* _TASK INSTRUCTIONS_:
[A] Transcribe a passage from the Jimmy Thelin biography, beginning at the words "He is the older" and stopping after the words "18 games total.".
[B] Name every football club mentioned in the Jimmy Thelin biography, counting a club known by an earlier and a later name only once.
[C] Using the Jimmy Thelin biography, answer these questions:
(i) What position did Thelin play?
(ii) How many of its 18 games did FC Ljungarum win in the 2006 Division 6 championship?
(iii) Which club's Under-17 team did Thelin begin managing in 2009?

Bo Jimmy Thelin (born 14 March 1978) is a Swedish football manager and former player. He is the manager of IF Elfsborg in Allsvenskan.

He is the older brother of Tommy Thelin, forward and captain of Jönköpings Södra.

Playing career 
He played until 2003 as a centre-back for IF Hagapojkarna (now renamed IF Haga), one of the local minor teams of the city of Jönköping, in the fourth and in the fifth level in the league system of Swedish football.

Managerial career 
He began his coaching career taking over as FC Ljungarum coach in 2005. This newly founded team had its first effective season in 2006, dominating the Division 6 championship with 17 wins out of 18 games total.

Thelin remained at FC Ljungarum until 2008, winning another championship. In 2009, he started managing the Jönköpings Södra Under-17 team, before coaching the Under-19 and the Under-21 teams of the same club.

(Source data)
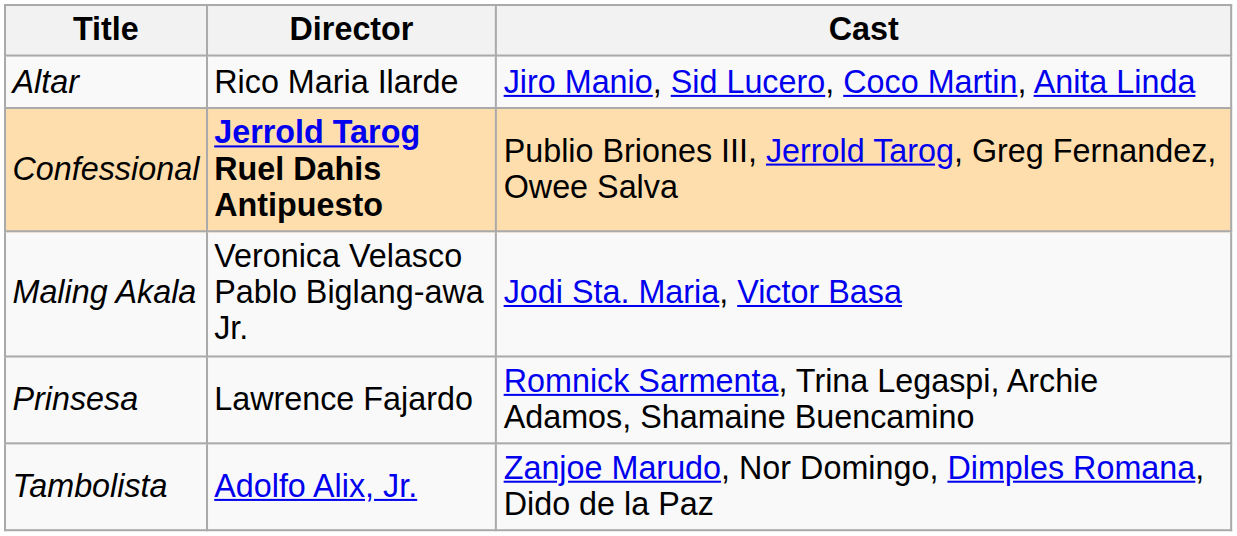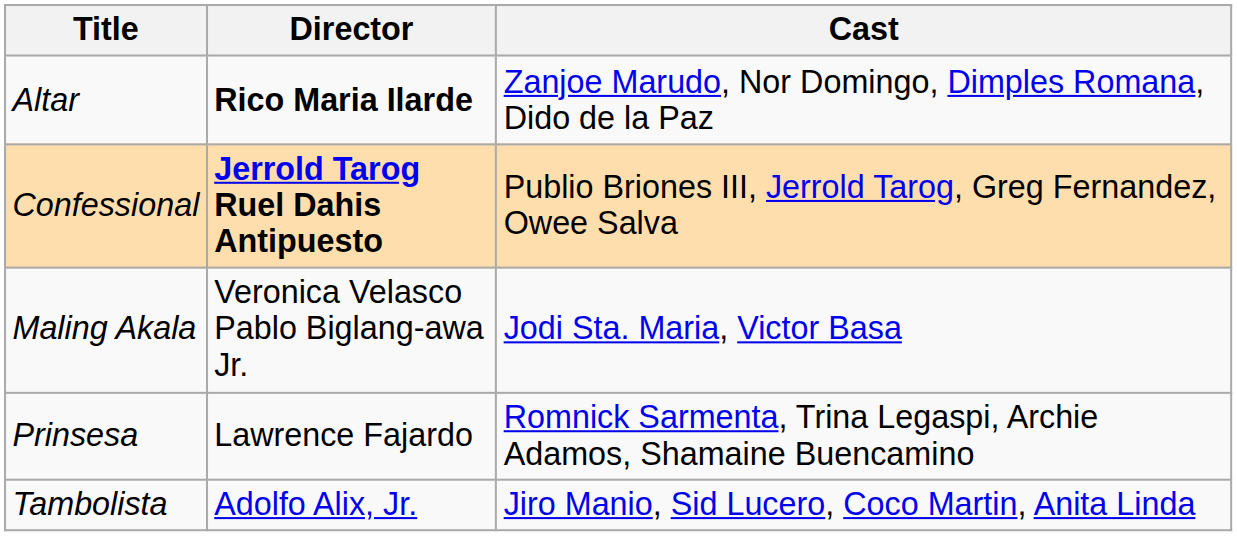Altar | Director: normal -> bold
Altar | Cast: Jiro Manio, Sid Lucero, Coco Martin, Anita Linda -> Zanjoe Marudo, Nor Domingo, Dimples Romana, Dido de la Paz
Tambolista | Cast: Zanjoe Marudo, Nor Domingo, Dimples Romana, Dido de la Paz -> Jiro Manio, Sid Lucero, Coco Martin, Anita Linda
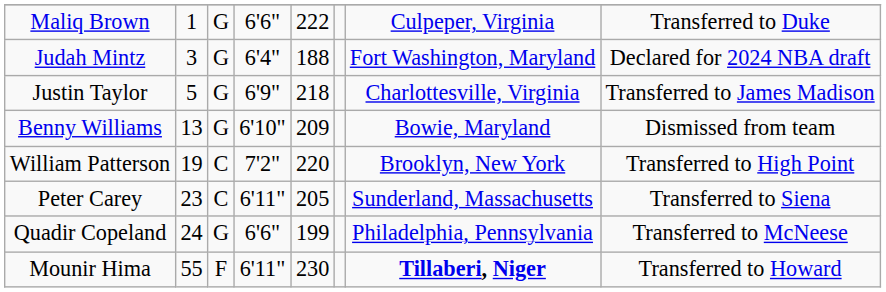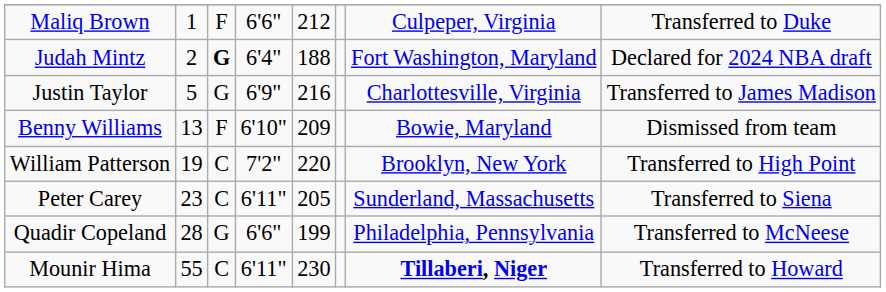Maliq Brown | column 3: G -> F
Maliq Brown | column 5: 222 -> 212
Judah Mintz | column 2: 3 -> 2
Judah Mintz | column 3: normal -> bold
Justin Taylor | column 5: 218 -> 216
Benny Williams | column 3: G -> F
Quadir Copeland | column 2: 24 -> 28
Mounir Hima | column 3: F -> C
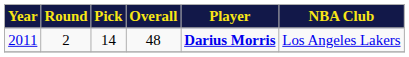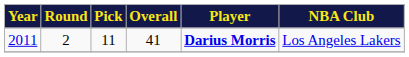2011 | Pick: 14 -> 11
2011 | Overall: 48 -> 41
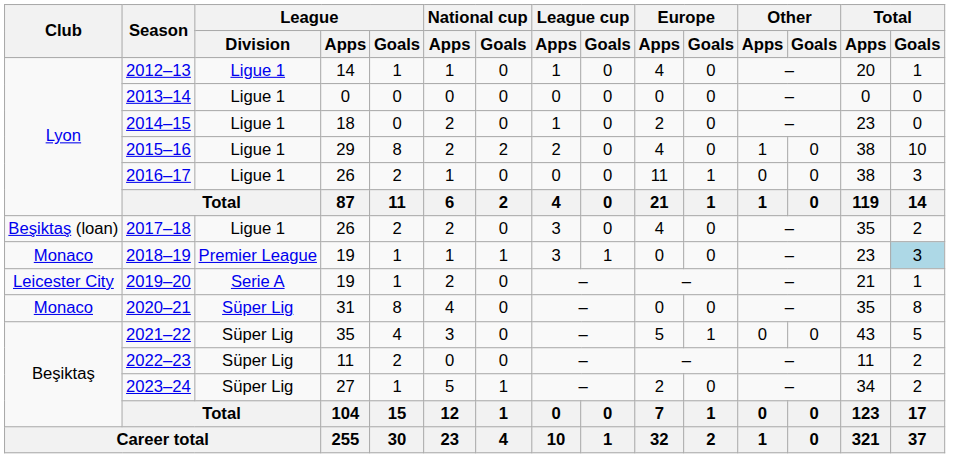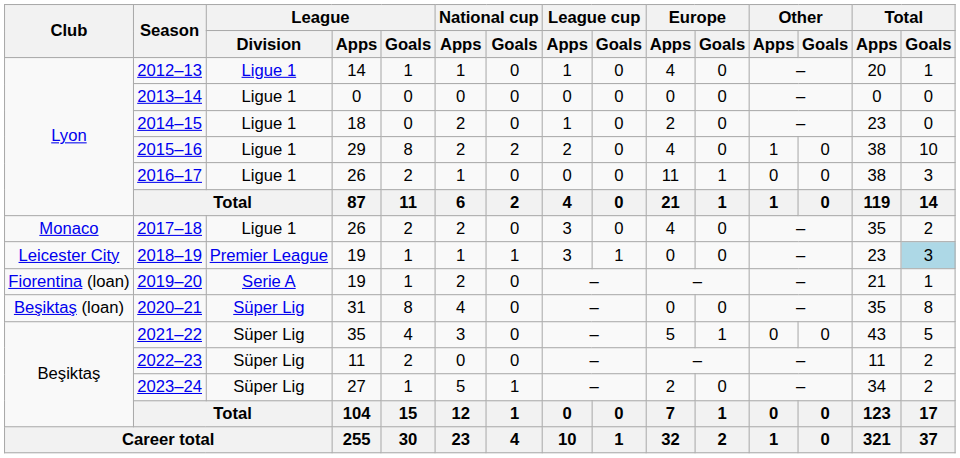2017–18 | Club: Beşiktaş (loan) -> Monaco
2018–19 | Club: Monaco -> Leicester City
2019–20 | Club: Leicester City -> Fiorentina (loan)
2020–21 | Club: Monaco -> Beşiktaş (loan)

* _ANSWERS TO THE PROBLEMS_:
[A]
He is the older brother of Tommy Thelin, forward and captain of Jönköpings Södra.

Playing career 
He played until 2003 as a centre-back for IF Hagapojkarna (now renamed IF Haga), one of the local minor teams of the city of Jönköping, in the fourth and in the fifth level in the league system of Swedish football.

Managerial career 
He began his coaching career taking over as FC Ljungarum coach in 2005. This newly founded team had its first effective season in 2006, dominating the Division 6 championship with 17 wins out of 18 games total.

[B]
IF Elfsborg
Jönköpings Södra
IF Hagapojkarna (now IF Haga)
FC Ljungarum

[C]
(i) Centre-back
(ii) 17
(iii) Jönköpings Södra